Once again, the problem here is very subtle. Tag names do improve
self-description of XML tags in the same way that CSV column names does.

If we consider XML a way to serialise labelled trees, the simplest readable
equivalent to column names in a serialised representation of a labeled tree
is to write schema elements names in place, like XML tag names or YAML
elements names. Separating data from meta-data in a header and body fashion
(a la CSV) could be possible is some cases, but not readable at all (try to
picture it).

The subtle thing here is that apart from the hierachical vs. flat structure
difference, very is no semantical "leap" from CSV to XML. Tag names are
basically the same things as column headers. Therefore, there is, I insist,
no more self-description of data in XML documents than in CSV files.

You point the fact that lots of CSV files don't have column headers. Fine.
Then let's just create a CSV++ specification that enforce column headers. Et
voila ! We got a so-called "self-describing" CSV format.
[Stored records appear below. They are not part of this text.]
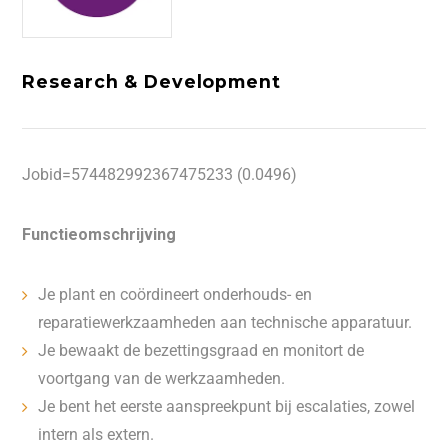
Research & Development
Jobid=574482992367475233 (0.0496)
Functieomschrijving
Je plant en coördineert onderhouds- en
reparatiewerkzaamheden aan technische apparatuur.
Je bewaakt de bezettingsgraad en monitort de
voortgang van de werkzaamheden.
Je bent het eerste aanspreekpunt bij escalaties, zowel
intern als extern.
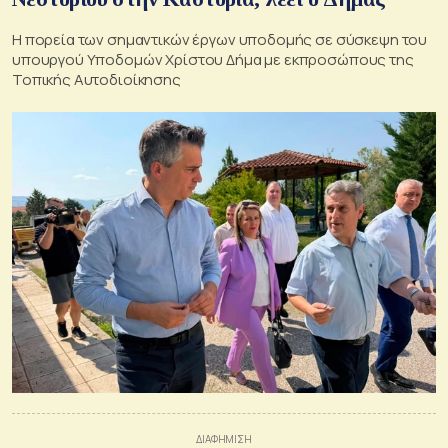
H πορεία των σημαντικών έργων υποδομής σε σύσκεψη του
υπουργού Υποδομών Χρίστου Δήμα με εκπροσώπους της
Τοπικής Αυτοδιοίκησης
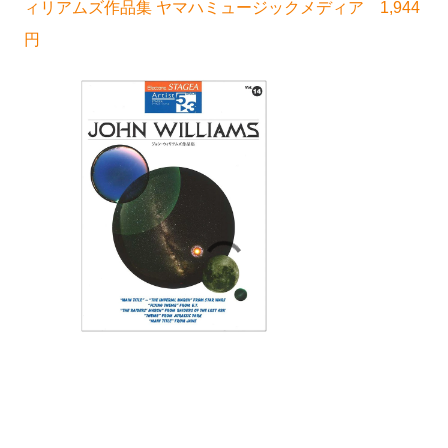
ィリアムズ作品集 ヤマハミュージックメディア 1,944
円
Like Bill de Hora says, there is no magical means by which a program can
understand XML data better than CSV data. This is, however, a claim that has
been heard often enough to justify the fact that we react against this.

I think that for most people on this list, "self-description" just means
that the meta-data being embedded with the data, a human reader does not
need to refer to a separate documentation or schema to find out what the
data means. However, the fact that the meta-data is embedded does not change
the nature and meaning of the data for a computer. Data remains basically
data, and a human mind is required to interpret it and write programs that
manipulate it.

However, for newspapers or IT managers, "self-description" is a term that
adds knowledge and intelligence to the data, meaning that a computer program
could use the self-description (i.e. the meta-data) to learn and adapt from
updated or unknown document types. Mentioning "self-description" make the
innocent reader believe the programs will use this self-description, which
is not true (as mentioned earlier, very very few programs process data at
the meta-data level).

This is a corrolar to the "XML is the Lingua Franca of IT" (whereas it
should only be considered as one of its alphabets). This concept of
"self-description" spawned the idea that programs could make sense of any
kind of XML document, hence the "XML as the next computing revolution" hype.
And sooner or later, we'll have to pay the price of arrogance, as more and
more people will find out that XML is "just another data format". This could
be the roots of a severe backlash, that would throw away the baby with the
bathtub and benefit the next "computing revolution".

Regards,
Nicolas 

P.S. instead of CSV, you can read "any kind of tabular data format precise
enough not to worry us with character  sets, character escaping, etc.". As
Mark Seaborne pointed it out, CSV is hardly a format.